→ WORK TO COMPLETE
I'd like the listing below copied exactly, with the images left out.

→ SUPPLIED INFORMATION
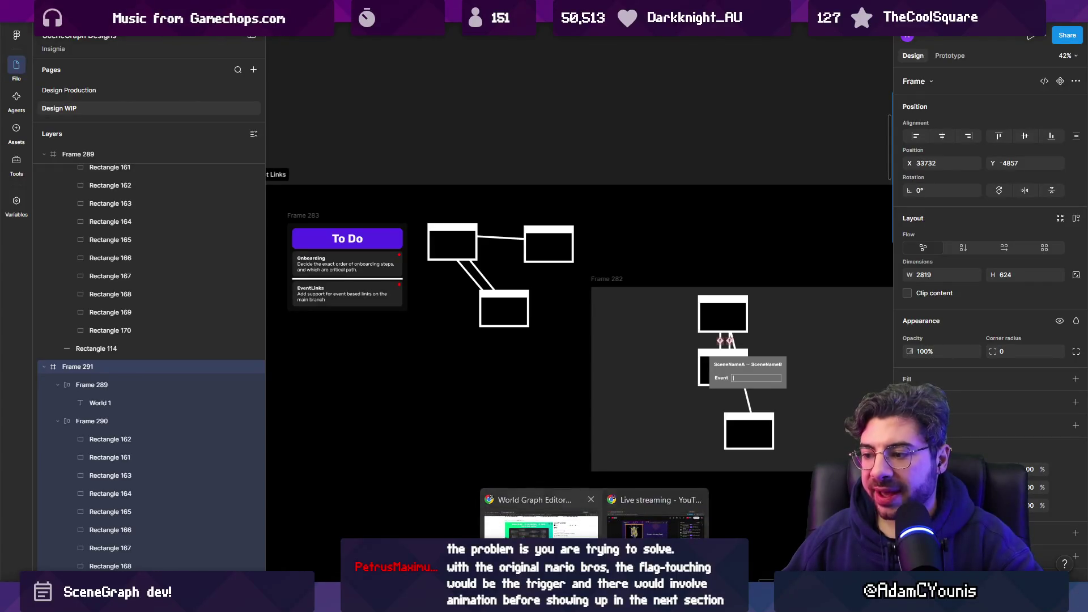
pyautogui.click(538, 516)
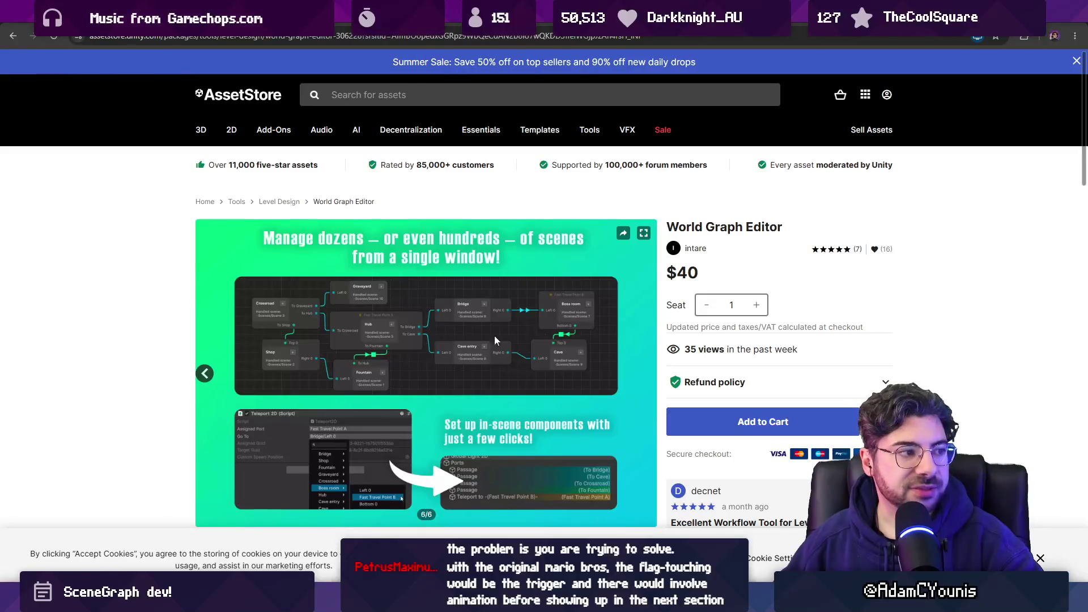
# - Scroll the $40 World Graph Editor listing, then return to the SceneGraph Designs file in Figma
pyautogui.scroll(-3, 434, 319)
pyautogui.scroll(3, 433, 318)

→ REPLY
pyautogui.click(538, 516)
# - Scroll the $40 World Graph Editor listing, then return to the SceneGraph Designs file in Figma
pyautogui.scroll(-3, 434, 319)
pyautogui.scroll(3, 433, 318)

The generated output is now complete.